И Максу показалось, что даже у Гастона — его Гастона — отпала при этом челюсть. Его ньюф мгновенно перестал скакать вокруг своего двойника и даже слегка от него отшатнулся. А его темно-карие глаза вспыхнули воинственным зеленоватым светом.
— Ну, ну, Максим Алексеевич, — проговорил господин Ф., — не надо так переживать. Я же предупреждал вас: мой Гастон — не совсем собака. Я даже придумал для него наименование: киноид — по аналогии с андроидом.
Гастон Первый между тем подбежал к хозяину и встал между ним и своим двойником, заслоняя от него Макса широким черным боком.
— Всё в порядке, мальчик! — Макс потрепал его по голове — но сам смотрел при этом на господина Ф. — Как я понимаю, киноид — это значит пес-киборг?
— Именно так. И господин Рябов сумел так модифицировать голосовые связки кибер-собаки, чтобы дать ей возможность говорить[1].
Макс не выдержал — издал нервный смешок.
— А ещё меня называют безумным гением! — воскликнул он, однако при этом сам ощутил, что в голосе его прозвучало восхищение. — Но зачем профессору — в смысле, Филиппу Андреевичу Рябову — понадобилось делать своих киноидов копией моего Гастона?
— Как я понял с его слов, — господин Ф. тоже провёл ладонью по голове своего пса, — профессор намеревался осуществить подмену. Заменить своим кибер-псом вашего Гастона.
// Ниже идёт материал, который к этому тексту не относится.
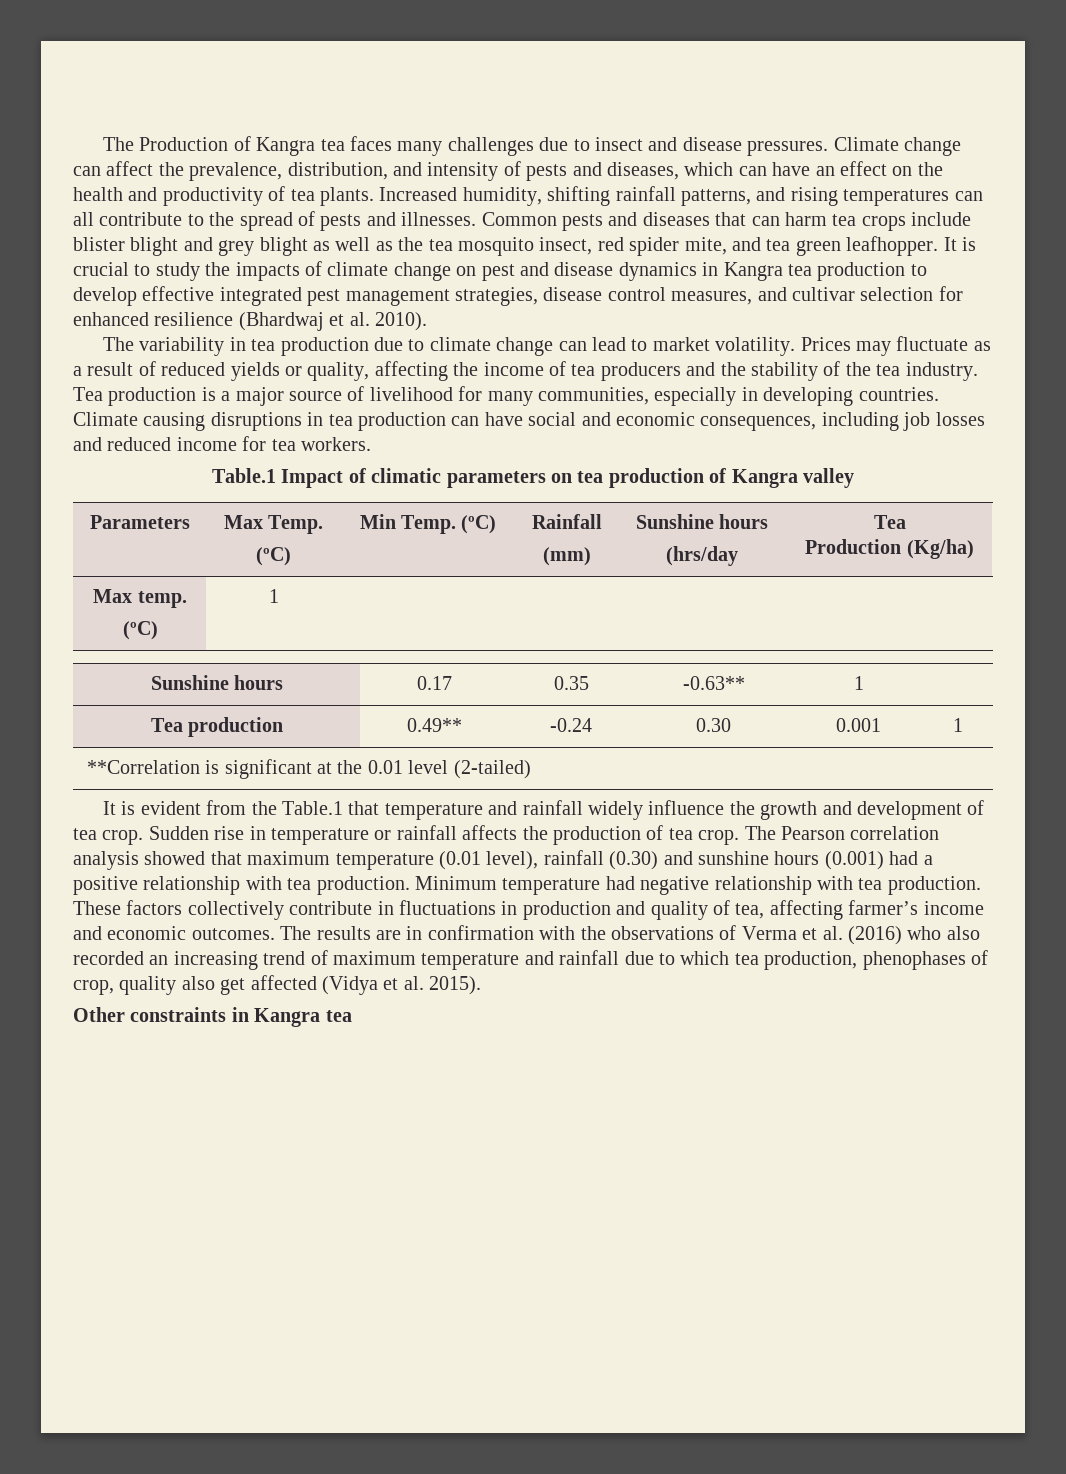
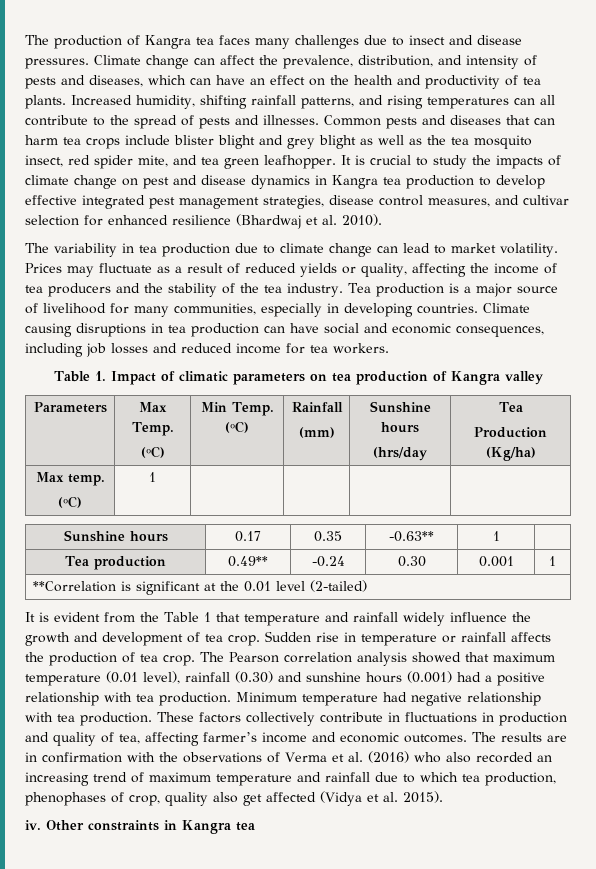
[102,137,229,151] The Production -> [25,35,122,49] The production
[212,468,276,483] Table.1 -> [53,371,106,382] Table 1.
[281,801,343,815] Table.1 -> [164,612,211,622] Table 1
(482, 985) none -> [25,820,41,830] iv.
— Но смысл-то в этом какой был?!
— Да разве же непонятно? — И это снова подал голос Девятый. — Чтобы шпионить за вами. Может быть, и за своей дочерью шпионить тоже.
— Мы с ней расстались. — Макс сам ощутил, как поникли его плечи. — Она вчера уехала сразу после того, как вернула мне Гастона. И я навел справки: она вернулась в Москву. У неё там теперь работа — на Едином новостном канале.
Макс даже не знал, кому он это говорит — господину Ф. или его невероятному псу. И подумал: в равной степени смешно ему искать сочувствия и у того, у другого. Они оба в равной степени были ему чужими. Но господин Ф. неожиданно присел рядом с ним на полочку для обуви, произнес:
— Я это знаю. Моя организация круглосуточно охраняет Настасью Филипповну Рябову, как я вам и обещал.
Минуту или две они сидели молча. И Гастон Первый, совершенно успокоившись, уселся на пол возле ног Макса. А его говорящий двойник — тот и вовсе улегся посреди прихожей, после чего в ней совершенно не осталось свободного места.
— Жаль, что мой Гастон не умеет говорить! — Макс то ли рассмеялся, то ли вздохнул — он и сам не понял. — Тогда, по крайней мере, я мог бы поговорить с ним о Настасье. Узнать, что она думает обо мне на самом деле. Как полагаете, это тоже могло бы считаться разновидностью шпионства?
— Я полагаю, — сказал господин Ф., — вы сможете лично выяснить у Настасьи Филипповны, что именно она думает о вас. Когда вы увидитесь с ней в следующий раз. Я, как и вы, уже довольно давно живу на свете. И за это время твёрдо усвоил одну вещь: всё ваше — к вам вернётся. А если нет — значит, это не было вашим с самого начала.
— А если нет, — сказал Макс, — тогда вернусь я.